Los reflejos heredados de la Guerra Fría en el debate público se engarzan con la ausencia de la izquierda socialista (“prácticamente extinta”, según Illades y Kent) y la fractura del consenso neoliberal. A ello debemos sumar la emergencia de actores anticomunistas como FRENAAA, distintos, sin embargo, a las posturas sinarquistas del siglo XX mexicano. Los nuevos actores en el espacio anticomunista se acercan más a las posturas de “los libertarianos, reacios a la intervención estatal, enemigos de los colectivismos y soberanistas” (p. 244). Estas posturas en el debate público asumen una miríada de adjetivos que desembocan en la elaboración de “un comunismo realmente inexistente” que se activa, cual espectro, en los reproches de las derechas pues:
Tener un enemigo a quien se pueda responsabilizar de todos los males inimaginables siempre es útil, además de que permite evadir las responsabilidades presentes y pasadas, y ocultar las propias carencias reflexivas. Pensar que el anacronismo corresponde a un solo color del espectro político suena a una fantasía de las derechas reacias a revisarse, más que dispuestas ahora a contemporizar con la polarización política que decían rechazar (p. 247).

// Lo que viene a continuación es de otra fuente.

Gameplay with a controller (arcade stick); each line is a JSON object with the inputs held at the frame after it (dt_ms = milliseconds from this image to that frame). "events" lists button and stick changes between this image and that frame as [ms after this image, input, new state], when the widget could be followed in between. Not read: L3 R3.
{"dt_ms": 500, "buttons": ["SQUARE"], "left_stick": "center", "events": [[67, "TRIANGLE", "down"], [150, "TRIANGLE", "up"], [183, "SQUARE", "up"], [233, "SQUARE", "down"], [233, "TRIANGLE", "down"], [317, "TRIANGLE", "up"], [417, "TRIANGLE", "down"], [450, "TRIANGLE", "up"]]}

Estos reflejos -heredados o espectrales- remiten a lo que podríamos denominar una posición frente al tiempo, hacia la transformación de la sociedad, la inclusión de actores y afectos dentro de sus reclamos. Una historia intelectual de los debates entre el comunismo y el anticomunismo en México puede incluir estos puntos en el marco de los conceptos, las relaciones transnacionales, los internacionalismos y la diplomacia cultural de los congresos por la libertad y la cultura.
Esto es de importancia en la medida que el reflejo del temor al totalitarismo y a la pérdida de las libertades económicas siguen constituyendo la piedra angular de las posiciones cercanas al consenso neoliberal y a las nuevas expresiones vernáculas del anticomunismo. En el marco de los afectos, el anticomunismo hace del miedo una base antiutópica o alejada del futuro.6
Por su parte, la dimensión temporal y afectiva por considerar en los debates y las posiciones comunistas puede correr a lo largo de tres emociones: el resentimiento, la melancolía y la esperanza. Kathi Weeks, Enzo Traverso y Wendy Brown han mostrado que la “economía afectiva del tiempo” en términos de “apegos heridos” de los comunismos y socialismos con su pasado puede derivar en la melancolía de izquierda.7 Ante ello, una historia intelectual puede dar cuenta de las demandas, manifiestos y esperanzamientos que también son parte de las posturas comunistas, esto es, en favor de la utopía. Las consecuencias de estas dimensiones -temporal y afectivas- en las nociones del “orden social, la justicia, la igualdad, la democracia” (p. 21), son un camino por explorar en la historiografía mexicana de los debates públicos.